Photo of Ian Pearson Ian Pearson Economic Secretary, HM Treasury

The amendment would delete proposed new subsection (1A) to section 45 of FSMA. That subsection has the purpose of continuing to allow the FSA to vary the permission of a firm to protect the consumers of a different firm. The FSA already has that power, as provided for by subsection (1C) of the existing section 45, so the proposed new subsection is not giving the FSA a completely new power. Instead the provision will extend protection to consumers of  unauthorised firms as well as of authorised firms. I want to explain to the Committee why we think that a good idea.

The provision needs to be stated explicitly in such a way mainly as a technical consequence of the drafting of the previous subsection, which extends section 45 to cover all the FSA’s objectives. A good example of why the power exists and needs to continue to exist is outsourcing. Sometimes a firm—let us call it firm A —outsources back-office functions to another authorised firm, firm B. In such a situation, firm B has a contractual relationship with firm A, but may have no contractual or other relationship with the customers of firm A. If firm A fails, it may be necessary for the FSA to impose requirements on firm B, to assist in the protection of the customers of firm A. The option is useful for the FSA to have at its disposal, and the motivation for the proposed new subsection is in maintaining that option.

I want to stress that, of course, the FSA needs to use all its powers in a proportionate and reasonable manner.

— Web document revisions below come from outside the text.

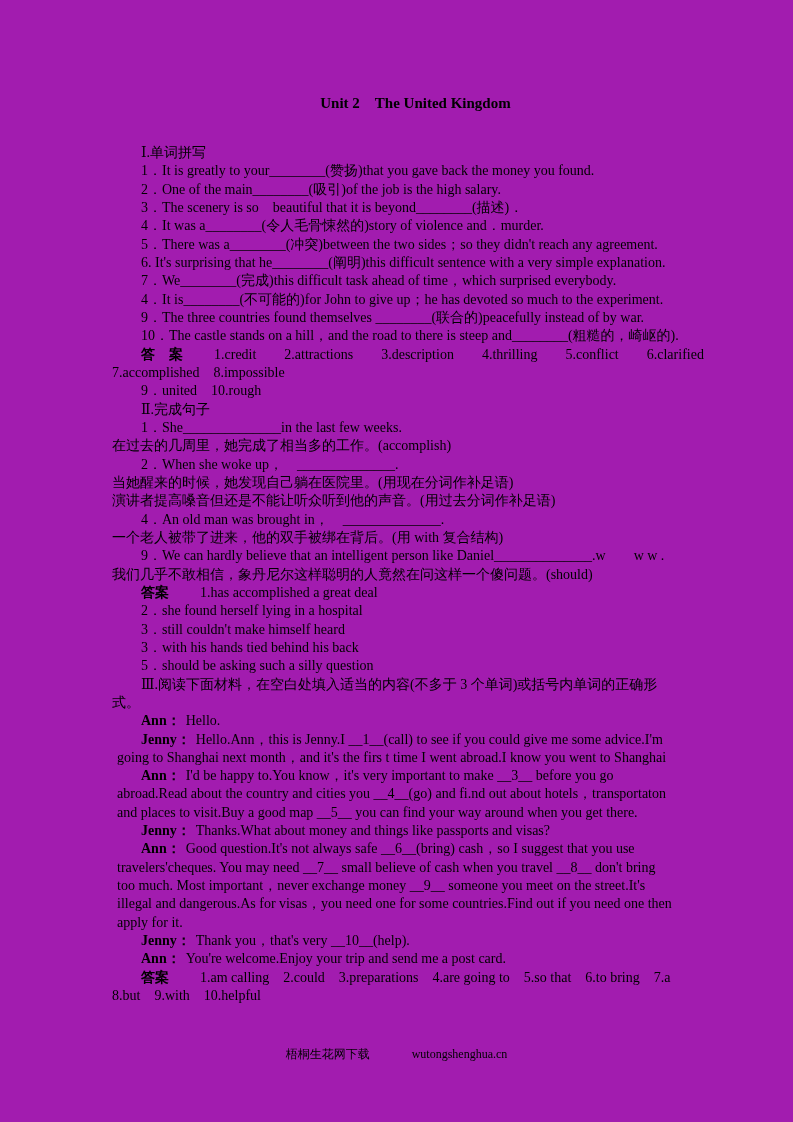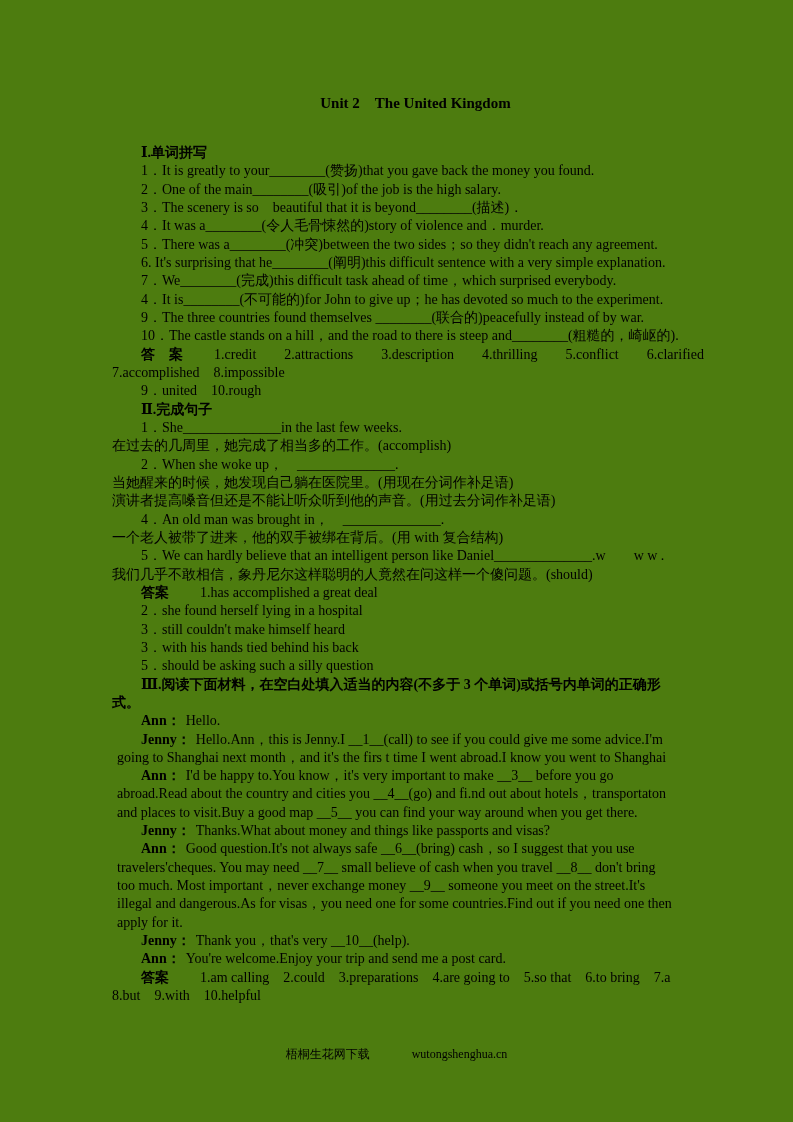--- a/index.html
+++ b/index.html
@@ -8,7 +8,7 @@
     width:793px;height:1122px;
     box-sizing:border-box;
     padding:93px 74px 0 112px;
-    background:#4d7c0f;
+    background:#a21caf;
     color:#000;
     font-family:"Liberation Serif","DejaVu Serif",serif;
     font-size:14px;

Although the proposed new subsection may appear very wide, I assure the Committee that it does not create an unrestrained power for the FSA that might be open to abuse. Indeed, I am not aware of any suggestion that the FSA has abused the power in the past, so the provision is very much more a technical consequence of the drafting of the previous subsection. I hope that the example is sufficiently realistic that the hon. Gentleman and others can appreciate why it is necessary.

Photo of Mark Hoban Mark Hoban Shadow Minister (Treasury) 3:00, 7 January 2010

I am grateful to the Minister for that explanation, and for the acknowledgement that the power appears rather broad. His example is helpful in illuminating how the power could be used in practice. With that reassurance, I beg to ask leave to withdraw the amendment.

Amendment, by leave, withdrawn.

Clause 7 ordered to stand part of the Bill.